Many nursing and medical students discovered the Down North experience left a lasting impression. One, Charles Parsons, graduated from the School of Medicine in 1919, and at Grenfell's request returned to build a new hospital on Twillingate in Notre Dame Bay. The next year, Parsons became director of Notre Dame Memorial and immediately began recruiting students from his alma mater. After that, Hopkins' base in Newfoundland became Twillingate.
And so we return to John Olds. Olds became one of Parsons' recruits in 1930, the summer before he entered his last year of medical school. He turned down the chance for a summer job at Duke University Hospital in favor of a practicum in Twillingate. He even got Hopkins to agree to let him skip the first quarter of his senior year on campus, so he'd have a full six months in the north. Olds' patrician father, aghast at his decision, wrote him a diatribe on family honor and the duty not to squander God-given gifts. Olds, however, was adamant. "The idea of settling down in a so-called civilized city is very abhorrent," he wrote back. "By the time I finish here I intend to have no restrictions which will keep me from going anywhere I want."

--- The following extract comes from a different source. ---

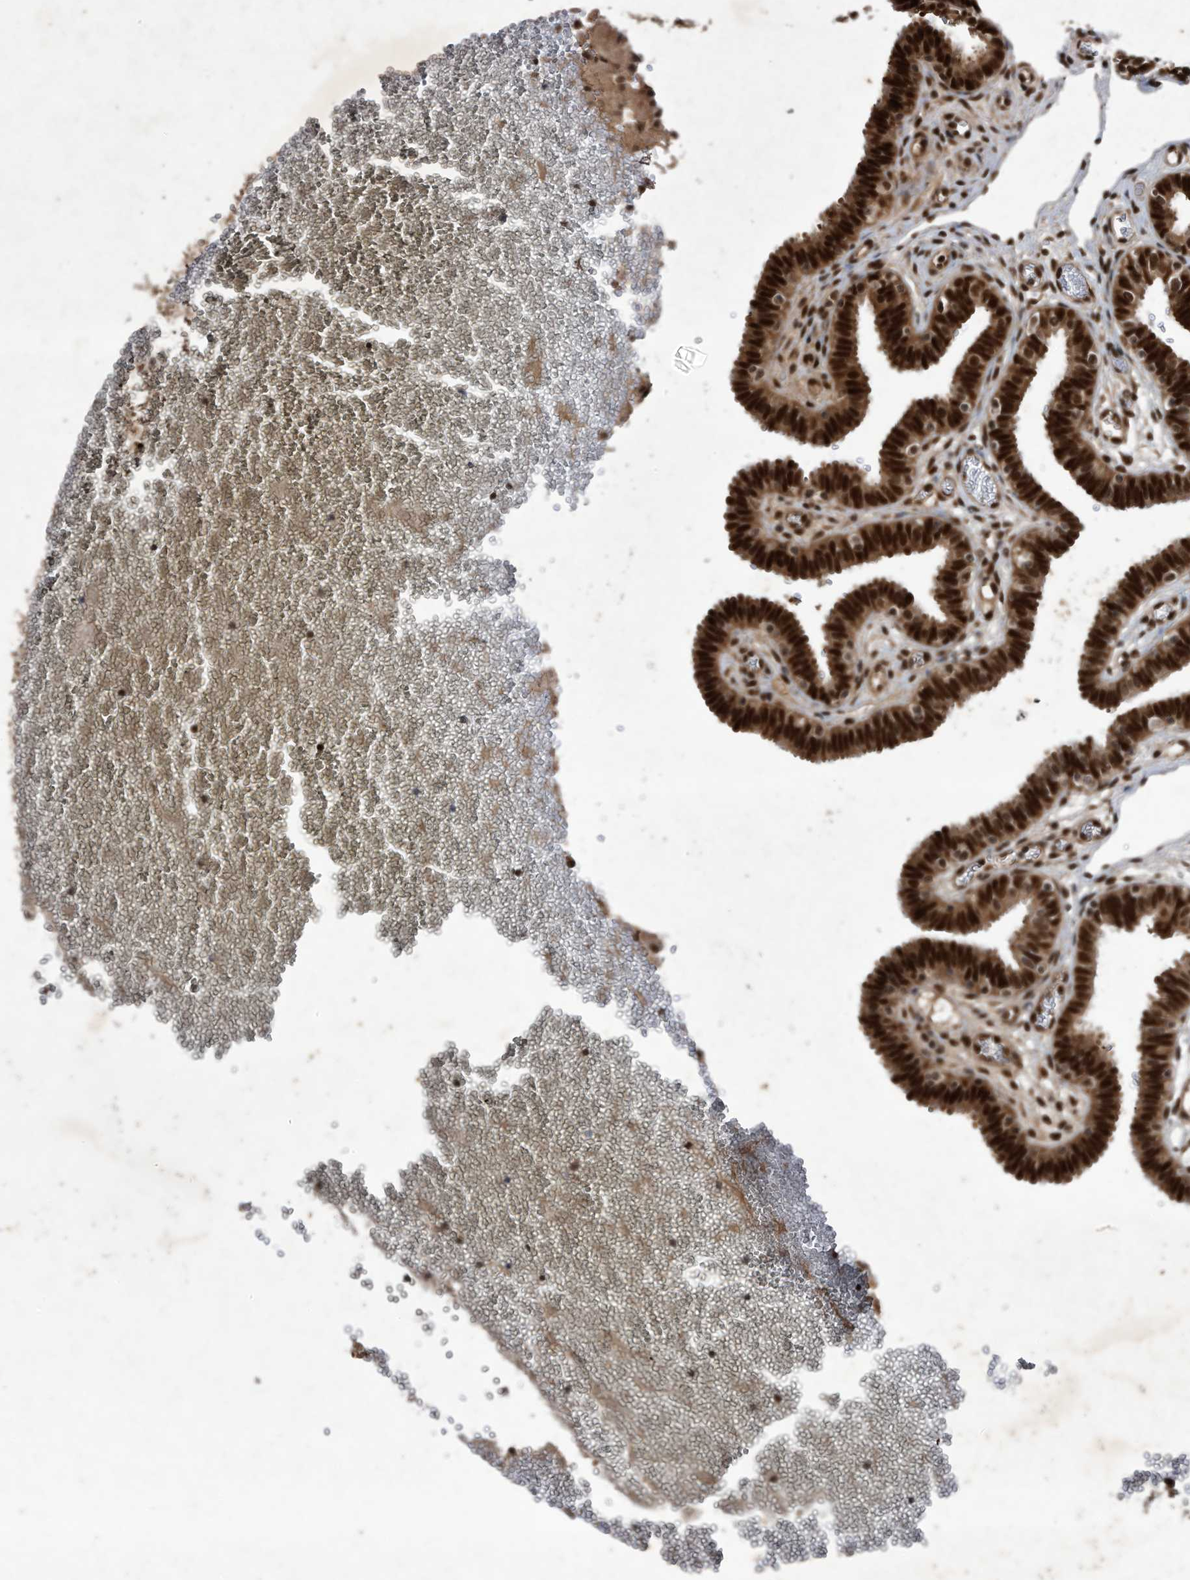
{"staining": {"intensity": "strong", "quantity": ">75%", "location": "cytoplasmic/membranous,nuclear"}, "tissue": "fallopian tube", "cell_type": "Glandular cells", "image_type": "normal", "snomed": [{"axis": "morphology", "description": "Normal tissue, NOS"}, {"axis": "topography", "description": "Fallopian tube"}, {"axis": "topography", "description": "Placenta"}], "caption": "High-power microscopy captured an immunohistochemistry (IHC) histopathology image of benign fallopian tube, revealing strong cytoplasmic/membranous,nuclear expression in approximately >75% of glandular cells.", "gene": "RAD23B", "patient": {"sex": "female", "age": 32}}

Olds had not counted on falling in love with Newfoundland. Twillingate got in his blood. He finished medical school and a year's surgical internship at Hopkins and then accepted a residency at Notre Dame Memorial, rejecting what he knew was a far better offer from Hopkins' surgery chief, Dean Lewis.
When Olds and his bride embarked for Twillingate in 1932, they intended to stay a year. They never left. Two years later, at the age of 28, John Olds became the new chief physician and superintendent of Notre Dame Memorial. The hospital stood until 1976, when after 52 years of service, it was replaced by a modern facility with the same name. The old hospital was demolished in 1981, despite fervent objections from Olds, who wanted to see it converted to a home for the elderly. John Olds died in 1985. Today, he is revered as a stellar figure in Newfoundland's history. He is also Wilfred Grenfell's most memorable legacy.